Got it! He did not write that Cheney sent him. Joe Wilson isn’t lying, Andrea Mitchell is. Moreover, when Wilson appeared on Meet the Press on July 6, 2003 with Andrea, he did not say what she claims he did. Here’s the relevant portion of the transcript:

MS. MITCHELL: But, in fact, many officials, including the president, the vice president, Donald Rumsfeld, were referring to the Niger issue as though it were fact, as though it were true and they were told by the CIA, this information was passed on in the national intelligence estimate, I’ve been told, with a caveat from the State Department that it was highly dubious based on your trip but that that caveat was buried in a footnote, in the appendix. So was the White House misled? Were they not properly briefed on the fact that you had the previous February been there and that it wasn’t true?

AMB. WILSON: No.

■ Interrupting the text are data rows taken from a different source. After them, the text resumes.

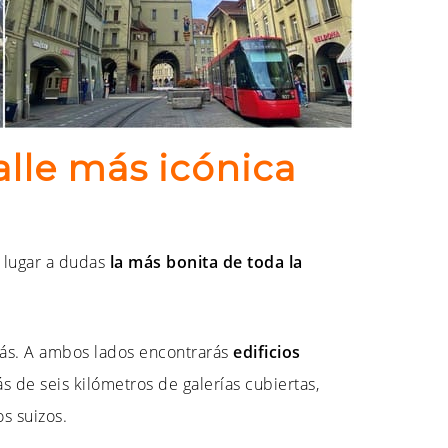
alle más icónica
n lugar a dudas
la más bonita de toda la
trás. A ambos lados encontrarás
edificios
de seis kilómetros de galerías cubiertas,
os suizos.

No. In actual fact, in my judgment, I have not seen the estimate either, but there were reports based upon my trip that were submitted to the appropriate officials. The question was asked of the CIA by the office of the vice president. The office of the vice president, I am absolutely convinced, received a very specific response to the question it asked and that response was based upon my trip out there.

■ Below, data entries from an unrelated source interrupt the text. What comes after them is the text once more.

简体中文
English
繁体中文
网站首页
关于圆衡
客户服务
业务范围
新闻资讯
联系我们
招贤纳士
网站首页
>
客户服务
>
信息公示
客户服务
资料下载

Shocking! Joe Wilson consistently said that the request originated with the Vice President and was passed to the CIA. Don’t stop there, that is also what the Senate Select Committee on Intelligence reported in July 2004.

Be sure to read all of Larry Johnson’s post, which corrects a number of other oft-repeated falsehoods.

By the way, if you’ve got a second, please send an email to Chris Matthews with a link to the Larry Johnson article. Be polite.

Matthews’s program still suffers from a misguided attempt to create “balance” by pairing up rightes and lefties and giving both points of view equal time and equal weight even if one side is either ignorant of the facts or lying its butt off. (Most mismatched couple: Kate O’Beirne and Bob Herbert, Hardball, October 12.) As someone, I believe Eric Alterman, once said, television producers seem to think “balance” means that if someone on your program says the earth is round, you have to give the views of the Flat Earth Society equal time and respect. As if there were no such thing as objective fact. Yes, people can have diverse opinions–e.g., the potential effects of proposed tax legislation or who’s going to win the World Series. But when Andrea Mitchell misquotes Joe Wilson and calls him a liar because of something he didn’t say, and the “host” sits and lets the lie pass without correction, that’s not “balance.” And it sure as heck isn’t journalism.